Artikel 2 Wijze van meten
 
Bij toepassing van deze regels wordt als volgt gemeten:
 
2.1 de bouwhoogte van een bouwwerk:
vanaf het peil tot aan het hoogste punt van een gebouw of van een bouwwerk, geen gebouw zijnde, met uitzondering van ondergeschikte bouwonderdelen, zoals schoorstenen, antennes en naar de aard daarmee gelijk te stellen bouwonderdelen;
 
2.2 de dakhelling:
langs het dakvlak ten opzichte van het horizontale vlak;
 
2.3 de goothoogte van een bouwwerk:
vanaf het peil tot aan de bovenkant van de goot, c.q. de druiplijn, het boeibord, of een daarmee gelijk te stellen constructiedeel, met uitzondering van dakkapellen en wolfseinden;
 
2.4 de inhoud van een bouwwerk:
tussen de onderzijde van de begane grondvloer, de buitenzijde van de gevels (en/of het hart van de scheidingsmuren) en de buitenzijde van daken en dakkapellen;
 
2.5 de oppervlakte van een bouwwerk:
voor gebouwen: tussen de buitenwerkse gevelvlakken en/of hart van de scheidingsmuren en/of het overkapte gedeelte, neerwaarts geprojecteerd tot op peil;
voor bouwwerken zonder wanden of met één wand (open overkappingen of daarmee vergelijkbare bouwwerken geen gebouwen zijnde): het overdekte en/of bebouwde grondoppervlakte (gemeten loodrecht onder het dakoppervlak en/of bouwwerk);
 
2.6 uitzondering bij wijze van meten
bij toepassing van het bepaalde ten aanzien van het bouwen worden ondergeschikte bouwonderdelen, als plinten, pilasters, kozijnen, gevelversieringen, ventilatiekanalen, schoorstenen, liftschachten, gevel- en kroonlijsten, luifels, balkons en overstekende daken buiten beschouwing gelaten, mits de overschrijding van bouwgrenzen niet meer dan 1 meter bedraagt.
 
2.7 Berekening aantal parkeerplaatsen
Bij het voldoen aan de parkeernorm dient bij de navolgende parkeervoorzieningen uitgegaan te worden van het berekende aantal parkeerplaatsen conform onderstaande tabel:
 
 
2.8 Woningtype
Bij het bepalen van woningentype gelden de volgende oppervlaktematen voor het gebruiksvloeroppervlak (NEN2580):
  
  
 
2.9 Maatvoering parkeren
De ruimte voor het parkeren van auto's is afgestemd op gangbare personenauto's waaraan wordt voldaan indien de afmetingen van:
  1. bedoelde parkeerruimten ten minste 2,50 bij 5,00 meter in geval van kops parkeren en 2,00 bij 6,00 meter bij langsparkeren bedragen;
  2. een gereserveerde parkeerruimte voor een gehandicapte, voor zover die ruimte niet in de lengterichting aan een trottoir grenst – ten minste 3,50 bij 6,00 meter bedragen.
2 Bestemmingsregels
 
Artikel 3 Wonen
 
3.1 Bestemmingsomschrijving
 
De voor 'Wonen' aangewezen gronden zijn bestemd voor wonen met daaraan ondergeschikt:
  1. erven voor onder andere tuinen en parkeervoorzieningen;
  2. het uitoefenen van een aan-huis-gebonden beroep en bedrijf, met dien verstande dat maximaal 50 m2 van de oppervlakte van de bebouwing mag worden gebruikt voor een aan-huis-gebonden beroep of bedrijf;
  3. het op hobbymatige basis houden van dieren.
3.2 Bouwregels
 
Op gronden met deze bestemming zijn gebouwen en bouwwerken, geen gebouwen zijnde ten behoeve van deze bestemming toegestaan.
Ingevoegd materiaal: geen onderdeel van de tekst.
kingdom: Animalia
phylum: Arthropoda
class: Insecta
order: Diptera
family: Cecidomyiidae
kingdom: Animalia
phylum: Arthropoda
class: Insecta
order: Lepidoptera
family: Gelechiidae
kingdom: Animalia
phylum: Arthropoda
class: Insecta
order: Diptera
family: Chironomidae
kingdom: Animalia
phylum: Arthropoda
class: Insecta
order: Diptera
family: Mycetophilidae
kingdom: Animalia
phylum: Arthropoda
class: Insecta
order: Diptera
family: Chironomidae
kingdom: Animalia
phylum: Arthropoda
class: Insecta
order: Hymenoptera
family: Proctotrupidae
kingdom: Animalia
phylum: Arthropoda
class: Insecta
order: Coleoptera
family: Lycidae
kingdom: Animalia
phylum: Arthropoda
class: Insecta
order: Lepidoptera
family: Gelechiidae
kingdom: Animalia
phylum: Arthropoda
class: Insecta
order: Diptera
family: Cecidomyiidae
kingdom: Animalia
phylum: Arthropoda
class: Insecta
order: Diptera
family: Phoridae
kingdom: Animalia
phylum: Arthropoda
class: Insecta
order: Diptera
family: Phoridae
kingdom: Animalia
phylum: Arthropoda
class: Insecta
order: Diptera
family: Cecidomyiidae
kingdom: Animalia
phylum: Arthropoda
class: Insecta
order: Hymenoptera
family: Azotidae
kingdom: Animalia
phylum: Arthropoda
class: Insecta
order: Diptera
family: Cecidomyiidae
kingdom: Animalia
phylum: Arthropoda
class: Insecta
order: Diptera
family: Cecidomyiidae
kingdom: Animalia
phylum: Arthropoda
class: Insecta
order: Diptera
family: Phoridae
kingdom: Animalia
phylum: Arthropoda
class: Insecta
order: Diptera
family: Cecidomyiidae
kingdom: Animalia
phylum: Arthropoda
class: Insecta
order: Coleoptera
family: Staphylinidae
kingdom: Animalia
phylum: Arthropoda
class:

Daarbij geldt het volgende:
  1. voor hoofdgebouwen inclusief aan- en/of uitbouwen geldt het volgende:
    1. op de verbeelding is het maximaal aantal met symbool aangegeven;
    2. de maximale goot- en bouwhoogte mag niet meer bedragen dan respectievelijk 3 meter en 9 meter;
    3. de oppervlakte van een hoofdgebouw inclusief eventuele aan- en/of uitbouwen bedraagt 150 m2;
    4. de afstand van een hoofdgebouw inclusief eventuele aan- en/of uitbouwen tot de naar de weg gekeerde bestemmingsgrens bedraagt minimaal 12 m;
    5. aan- en/of uitbouwen moeten minimaal 3 meter achter het verlengde van de voorgevel van het hoofdgebouw worden geplaatst;
  2. voor bijgebouwen behorende bij de woningen geldt het volgende:
    1. de maximale goot- en bouwhoogte van een bijgebouw mag niet meer bedragen dan respectievelijk 3 meter en 6 meter;
    2. de gezamenlijke oppervlakte van bij de woning behorende bijgebouwen mag maximaal 75 m2 bedragen;
    3. bijgebouwen moeten minimaal 3 meter achter het verlengde van de voorgevel van het hoofdgebouw worden geplaatst;
  3. voor bouwwerken, geen gebouwen zijnde geldt het volgende:
    1. de maximale bouwhoogte van bouwwerken, geen gebouwen zijnde is in onderstaande tabel vermeld:
  
 
  1. de oppervlakte van het zwembad mag per woning maximaal 75 m2 bedragen;
  2. de totale oppervlakte aan overkappingen mag per woning maximaal 30 m2 bedragen;
  3. overkappingen moeten minimaal 3 meter achter het verlengde van de voorgevel van het hoofdgebouw worden geplaatst;
  4. de bouwhoogte van overige bouwwerken, geen gebouwen zijnde mag maximaal 2 m bedragen met dien verstande dat de bouwhoogte van overige bouwwerken voor de voorgevellijn niet hoger mag zijn dan maximaal 1 meter.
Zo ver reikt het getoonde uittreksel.